Software has near-zero marginal cost and no expiry date. Food inventory has both. Moving from one world into the other was a genuinely useful, occasionally humbling lesson in what "operations" actually means.
Margin feels different when it's physical
In software, a bad month means slower growth. In a physical food business, a bad month can mean spoiled inventory, a missed payment to a supplier, or a cash flow gap that doesn't resolve itself by waiting. The margin for error is real and immediate in a way that's easy to underestimate from the outside.
Diligence on a deal like this means going well beyond a financial model. Normalized income statements and cash flow projections matter, but so does understanding container import timelines, supplier relationships that took years to build, and a staff who already know things about the business that aren't written down anywhere.
The financing reality
Financing a physical acquisition looks nothing like funding a software product. Asset-based lending, vendor financing structures, and instruments like a HELOC become genuinely relevant tools, not theoretical ones. Understanding how a lender actually evaluates a business with real inventory and equipment, rather than recurring software revenue, is its own education.
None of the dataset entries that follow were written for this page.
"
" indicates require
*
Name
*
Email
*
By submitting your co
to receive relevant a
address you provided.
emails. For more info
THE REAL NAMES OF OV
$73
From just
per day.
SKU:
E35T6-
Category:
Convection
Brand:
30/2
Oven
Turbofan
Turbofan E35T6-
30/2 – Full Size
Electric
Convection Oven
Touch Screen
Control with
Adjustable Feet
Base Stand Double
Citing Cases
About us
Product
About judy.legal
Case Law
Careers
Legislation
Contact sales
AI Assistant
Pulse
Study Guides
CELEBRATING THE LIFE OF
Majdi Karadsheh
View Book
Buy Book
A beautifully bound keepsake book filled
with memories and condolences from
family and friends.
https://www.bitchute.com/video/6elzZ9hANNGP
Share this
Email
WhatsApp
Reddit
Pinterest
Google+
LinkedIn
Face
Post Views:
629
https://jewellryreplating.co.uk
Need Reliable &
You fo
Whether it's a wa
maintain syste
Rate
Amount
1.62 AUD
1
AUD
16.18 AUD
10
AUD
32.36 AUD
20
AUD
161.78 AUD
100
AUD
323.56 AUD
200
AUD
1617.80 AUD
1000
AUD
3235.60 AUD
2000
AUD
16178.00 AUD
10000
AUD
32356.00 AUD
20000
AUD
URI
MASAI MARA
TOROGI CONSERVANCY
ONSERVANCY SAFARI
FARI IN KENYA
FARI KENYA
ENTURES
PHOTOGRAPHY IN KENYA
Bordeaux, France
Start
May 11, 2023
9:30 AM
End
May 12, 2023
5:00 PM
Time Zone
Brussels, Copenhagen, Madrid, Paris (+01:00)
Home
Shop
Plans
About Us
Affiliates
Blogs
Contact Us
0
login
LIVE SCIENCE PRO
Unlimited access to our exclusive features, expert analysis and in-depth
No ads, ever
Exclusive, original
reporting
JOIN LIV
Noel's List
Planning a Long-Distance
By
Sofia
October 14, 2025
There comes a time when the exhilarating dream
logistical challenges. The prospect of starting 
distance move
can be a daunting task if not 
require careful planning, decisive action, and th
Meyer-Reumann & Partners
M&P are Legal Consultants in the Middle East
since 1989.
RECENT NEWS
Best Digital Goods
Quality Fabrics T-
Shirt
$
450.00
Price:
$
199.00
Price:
What carries over from software, and what doesn't
Some instincts transfer well: build a clean financial model, know your numbers cold, don't assume anything you haven't verified yourself. Others don't transfer at all: a software bug can be patched at 2am with no one noticing. A spoiled shipment of physical product is just gone.
Why this connects back to the software side
Owning a real, physical, regulated business changed how the software gets built, too. Compliance tools built only from the outside, without ever having lived through customs paperwork or a Prior Notice filing personally, tend to miss the details that actually matter to the person using them under pressure.